Bernau himself was an apprentice in 1994 and he worries that few people will be able to pay $12,000 for a six-month program that prepares one for a career in farming, hardly the most lucrative profession. “They come to gain more training, and go back out into a field or profession that by and large is not the highest paying,” he said. “They are giving up their jobs, and if they have a family they have to find a way to support their family while here.… It’s a leap and a commitment to come here.”
Big deal, I can hear the bean counters saying,
why should the government be supporting farmer education in the first place? Well, for starters, because the average age of the American farmer is 57-years-old, and the largest cohort of farmers are 65 and older. Within the next decade this country is going to experience a wave of farmer retirements. We desperately need new growers to fill their places, and the Farm & Garden Apprenticeship has a proven track record of giving people the skills they need to become successful organic farmers.
As Bernau points out, the impending tuition increase is yet another example of how government austerity measures fall hardest on an already struggling middle class. If tuition skyrockets to more than $12,000 a summer, the elite will probably still be able to afford the program, and some half dozen of the poorest applicants will still receive scholarships. But everyone else will be turned off by the high prices, bad news for a sustainable food movement already struggling to shed the image of being the exclusive project of the affluent. “If you keep raising tuition, we are going to be pricing people out,” Bernau told me.

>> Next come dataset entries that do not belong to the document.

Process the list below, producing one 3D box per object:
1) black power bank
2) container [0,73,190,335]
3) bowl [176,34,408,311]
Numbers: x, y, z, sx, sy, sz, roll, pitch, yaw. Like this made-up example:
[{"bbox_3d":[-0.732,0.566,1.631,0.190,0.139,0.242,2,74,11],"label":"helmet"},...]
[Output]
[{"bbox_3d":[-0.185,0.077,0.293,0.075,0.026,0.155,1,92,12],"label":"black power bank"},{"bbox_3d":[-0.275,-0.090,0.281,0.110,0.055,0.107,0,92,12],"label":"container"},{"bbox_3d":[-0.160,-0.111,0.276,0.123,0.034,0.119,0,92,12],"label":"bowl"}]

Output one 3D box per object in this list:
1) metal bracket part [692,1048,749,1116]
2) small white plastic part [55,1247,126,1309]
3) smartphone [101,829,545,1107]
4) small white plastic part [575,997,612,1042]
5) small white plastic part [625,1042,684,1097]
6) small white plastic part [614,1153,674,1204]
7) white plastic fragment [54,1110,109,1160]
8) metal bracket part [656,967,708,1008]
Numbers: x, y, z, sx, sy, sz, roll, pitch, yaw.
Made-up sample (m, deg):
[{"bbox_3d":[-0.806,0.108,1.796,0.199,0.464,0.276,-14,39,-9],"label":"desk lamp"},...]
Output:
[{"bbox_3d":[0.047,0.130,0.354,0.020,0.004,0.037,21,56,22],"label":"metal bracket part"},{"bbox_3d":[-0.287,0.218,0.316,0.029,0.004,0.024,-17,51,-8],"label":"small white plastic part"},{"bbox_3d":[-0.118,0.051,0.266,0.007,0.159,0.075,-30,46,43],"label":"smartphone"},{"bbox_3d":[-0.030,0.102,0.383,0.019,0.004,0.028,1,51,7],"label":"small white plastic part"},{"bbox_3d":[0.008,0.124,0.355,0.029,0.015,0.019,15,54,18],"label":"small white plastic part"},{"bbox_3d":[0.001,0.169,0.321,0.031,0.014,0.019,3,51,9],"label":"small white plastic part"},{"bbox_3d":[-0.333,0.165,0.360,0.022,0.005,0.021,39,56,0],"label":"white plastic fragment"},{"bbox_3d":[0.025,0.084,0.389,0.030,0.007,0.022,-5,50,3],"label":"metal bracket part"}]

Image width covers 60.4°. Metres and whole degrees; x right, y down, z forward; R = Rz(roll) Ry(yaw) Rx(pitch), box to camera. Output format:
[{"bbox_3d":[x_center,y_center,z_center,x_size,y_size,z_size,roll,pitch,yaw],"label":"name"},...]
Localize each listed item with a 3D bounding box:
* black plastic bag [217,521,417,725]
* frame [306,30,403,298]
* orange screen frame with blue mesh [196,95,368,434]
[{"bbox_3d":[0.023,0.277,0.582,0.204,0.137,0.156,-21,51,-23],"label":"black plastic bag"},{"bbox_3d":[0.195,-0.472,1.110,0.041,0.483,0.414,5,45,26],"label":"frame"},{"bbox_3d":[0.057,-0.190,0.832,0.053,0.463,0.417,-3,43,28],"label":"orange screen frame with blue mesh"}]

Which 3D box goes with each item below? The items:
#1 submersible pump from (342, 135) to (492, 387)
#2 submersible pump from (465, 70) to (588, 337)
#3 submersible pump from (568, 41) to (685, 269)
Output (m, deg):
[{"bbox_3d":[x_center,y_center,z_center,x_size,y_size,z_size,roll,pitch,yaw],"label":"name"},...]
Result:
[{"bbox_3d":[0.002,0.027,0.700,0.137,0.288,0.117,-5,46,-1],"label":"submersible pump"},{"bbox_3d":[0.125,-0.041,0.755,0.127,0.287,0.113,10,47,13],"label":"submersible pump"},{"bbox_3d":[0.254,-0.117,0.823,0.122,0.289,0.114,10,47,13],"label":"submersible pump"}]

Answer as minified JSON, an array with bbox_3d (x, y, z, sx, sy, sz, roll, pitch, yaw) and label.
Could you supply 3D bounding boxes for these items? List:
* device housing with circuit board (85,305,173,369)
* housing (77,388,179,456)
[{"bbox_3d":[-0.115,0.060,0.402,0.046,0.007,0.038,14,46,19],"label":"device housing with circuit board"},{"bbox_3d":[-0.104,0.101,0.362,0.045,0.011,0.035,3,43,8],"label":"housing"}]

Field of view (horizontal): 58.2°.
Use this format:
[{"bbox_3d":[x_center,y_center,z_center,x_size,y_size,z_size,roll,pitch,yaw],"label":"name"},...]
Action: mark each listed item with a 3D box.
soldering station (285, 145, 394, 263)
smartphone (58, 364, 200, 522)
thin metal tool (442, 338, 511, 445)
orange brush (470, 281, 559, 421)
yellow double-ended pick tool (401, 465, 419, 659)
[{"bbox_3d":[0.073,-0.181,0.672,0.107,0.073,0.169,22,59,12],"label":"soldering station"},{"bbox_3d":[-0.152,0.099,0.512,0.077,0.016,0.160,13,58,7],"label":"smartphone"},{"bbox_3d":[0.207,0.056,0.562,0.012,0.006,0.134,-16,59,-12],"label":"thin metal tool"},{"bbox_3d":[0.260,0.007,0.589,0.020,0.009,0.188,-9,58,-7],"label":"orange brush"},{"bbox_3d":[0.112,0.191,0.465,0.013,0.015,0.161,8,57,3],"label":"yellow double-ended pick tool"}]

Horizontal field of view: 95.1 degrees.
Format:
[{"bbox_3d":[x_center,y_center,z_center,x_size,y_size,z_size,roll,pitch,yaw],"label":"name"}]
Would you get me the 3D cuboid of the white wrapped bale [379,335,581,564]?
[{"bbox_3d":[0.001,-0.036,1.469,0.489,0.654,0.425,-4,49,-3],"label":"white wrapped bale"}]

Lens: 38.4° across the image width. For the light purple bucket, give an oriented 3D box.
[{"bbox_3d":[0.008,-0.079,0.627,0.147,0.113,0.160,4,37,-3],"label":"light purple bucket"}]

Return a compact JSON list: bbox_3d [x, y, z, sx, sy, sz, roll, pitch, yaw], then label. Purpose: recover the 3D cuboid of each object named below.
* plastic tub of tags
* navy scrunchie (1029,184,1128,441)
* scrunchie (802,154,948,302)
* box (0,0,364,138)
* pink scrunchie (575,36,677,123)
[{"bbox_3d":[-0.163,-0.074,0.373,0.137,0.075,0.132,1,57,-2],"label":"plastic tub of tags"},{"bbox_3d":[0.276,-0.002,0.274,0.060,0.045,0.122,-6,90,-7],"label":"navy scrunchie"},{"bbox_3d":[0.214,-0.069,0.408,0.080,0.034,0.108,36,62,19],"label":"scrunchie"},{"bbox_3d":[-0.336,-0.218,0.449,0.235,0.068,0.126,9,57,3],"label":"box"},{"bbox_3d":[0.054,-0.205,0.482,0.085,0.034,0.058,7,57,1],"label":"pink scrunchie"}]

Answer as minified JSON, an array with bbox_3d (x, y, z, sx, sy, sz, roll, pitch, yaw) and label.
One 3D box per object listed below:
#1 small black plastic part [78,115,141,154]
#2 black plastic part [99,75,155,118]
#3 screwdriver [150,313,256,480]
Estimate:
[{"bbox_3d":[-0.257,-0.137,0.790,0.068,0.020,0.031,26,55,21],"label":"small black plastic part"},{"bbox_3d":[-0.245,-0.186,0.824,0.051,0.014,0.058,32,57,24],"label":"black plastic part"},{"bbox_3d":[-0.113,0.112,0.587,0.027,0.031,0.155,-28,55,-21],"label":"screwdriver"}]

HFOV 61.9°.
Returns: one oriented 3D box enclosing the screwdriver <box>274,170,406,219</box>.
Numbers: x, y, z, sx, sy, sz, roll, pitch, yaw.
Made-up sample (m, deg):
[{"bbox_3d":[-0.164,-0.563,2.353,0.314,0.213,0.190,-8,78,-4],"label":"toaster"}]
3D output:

I know I couldn’t have done the program at the $12,000 price. I doubt very much that my buddy Matt McCue, who now runs
Shooting Star CSA , could have swung that tuition. McCue had finished a combat tour in Iraq before coming to the Apprenticeship and his Army wages wouldn’t have been enough. Same with Robyn “Rose” Hosey, a working class gal from Pennsylvania who now works at
Morning Glory Farm, one of the most successful organic farms in Massachusetts. Thinking about the alternate universe in which Hosey or McCue couldn’t have afforded the Apprenticeship is like imagining the agrarian version of “It’s a Wonderful Life”—only in this case the bastard Mr. Potter triumphs and the world is the worse off for it.
The way Bernau sees it, the tuition increase isn’t just a threat to farming education, but is also an assault on the broader principle of public education. “I believe the cost of education cannot and should not be borne entirely on the students’ backs,” he said. “The cost of educating an apprentice is $13,000 per student per year. So the tuition for 2013 is supposed to be $12,800. Even at elite, private universities, the full costs of education are not borne by the students. And certainly at a public institution there is a public role and a public responsibility to bear some of those costs, because the benefits from that education are accrued by all of society.”
In the case of the Apprenticeship education, the benefit is obvious and tangible: Real food, grown by people with a commitment to environmental stewardship and social justice. For more than 40 years, Apprenticeship alumni have been at the forefront of the movement to create sustainable food systems. Surely that’s a public good, one that deserves to be supported by the public purse.